Setting: The five largest maternity hospitals in Perth, Western Australia. Screening was gradually introduced over seven months from February to August 2000.
Participants: All babies born at these hospitals after the introduction of hearing screening until 30 June 2001.
Methods: One or both of two automated screening devices were used: one measuring transient evoked otoacoustic emissions (TEOAE) and the other automated auditory brainstem responses (AABR). If a "pass" was not obtained in both ears, screening was repeated. All babies who did not obtain a pass in either ear at follow-up were referred for audiological assessment.
Main outcome measures: Prevalence of permanent bilateral hearing loss.
Results: Of 13 214 eligible babies, 12 708 (96.2%) received screening.
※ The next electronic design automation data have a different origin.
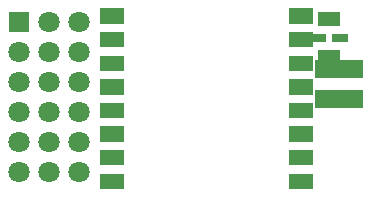
<source format=gbs>
G04 DipTrace Beta 2.3.5.2*
%IN4chRemix.GBS*%
%MOIN*%
%ADD32R,0.16X0.06*%
%ADD44C,0.0709*%
%ADD46R,0.0709X0.0709*%
%ADD52R,0.053X0.028*%
%ADD54R,0.075X0.045*%
%FSLAX44Y44*%
G04*
G70*
G90*
G75*
G01*
%LNBotMask*%
%LPD*%
D32*
X11400Y3230D3*
Y4230D3*
D54*
X11062Y4625D3*
Y5905D3*
D52*
X11433Y5265D3*
X10692D3*
G36*
X10519Y5744D2*
Y6256D1*
X9731D1*
Y5744D1*
X10519D1*
G37*
G36*
Y4957D2*
Y5469D1*
X9731D1*
Y4957D1*
X10519D1*
G37*
G36*
Y4169D2*
Y4681D1*
X9731D1*
Y4169D1*
X10519D1*
G37*
G36*
Y3382D2*
Y3894D1*
X9731D1*
Y3382D1*
X10519D1*
G37*
G36*
Y2594D2*
Y3106D1*
X9731D1*
Y2594D1*
X10519D1*
G37*
G36*
Y1807D2*
Y2319D1*
X9731D1*
Y1807D1*
X10519D1*
G37*
G36*
Y1020D2*
Y1531D1*
X9731D1*
Y1020D1*
X10519D1*
G37*
G36*
Y232D2*
Y744D1*
X9731D1*
Y232D1*
X10519D1*
G37*
G36*
X4219D2*
Y744D1*
X3432D1*
Y232D1*
X4219D1*
G37*
G36*
Y1020D2*
Y1531D1*
X3432D1*
Y1020D1*
X4219D1*
G37*
G36*
Y1807D2*
Y2319D1*
X3432D1*
Y1807D1*
X4219D1*
G37*
G36*
Y2594D2*
Y3106D1*
X3432D1*
Y2594D1*
X4219D1*
G37*
G36*
Y3382D2*
Y3894D1*
X3432D1*
Y3382D1*
X4219D1*
G37*
G36*
Y4169D2*
Y4681D1*
X3432D1*
Y4169D1*
X4219D1*
G37*
G36*
Y4957D2*
Y5469D1*
X3432D1*
Y4957D1*
X4219D1*
G37*
G36*
Y5744D2*
Y6256D1*
X3432D1*
Y5744D1*
X4219D1*
G37*
D46*
X750Y5801D3*
D44*
X1750D3*
X750Y4801D3*
X1750D3*
X750Y3801D3*
X1750D3*
X750Y2801D3*
X1750D3*
X750Y1801D3*
X1750D3*
X750Y801D3*
X1750D3*
X2750Y5801D3*
Y4801D3*
Y3801D3*
Y2801D3*
Y1801D3*
Y801D3*
M02*

</source>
The main reason for missing screening was early hospital discharge (309; 2.3%). Of the screened babies, 99% had a pass response in both ears at either the initial or follow-up screen. Twenty-three babies were referred for audiological assessment, and nine were diagnosed with bilateral permanent hearing loss (0.68/1000; 95% CI, 0.31-1.28).
Conclusions: Despite our program meeting process quality indicators, our detection rate was low. Before extending the program to smaller hospitals, we need to validate our screening instruments and put in place a system to monitor false negative results.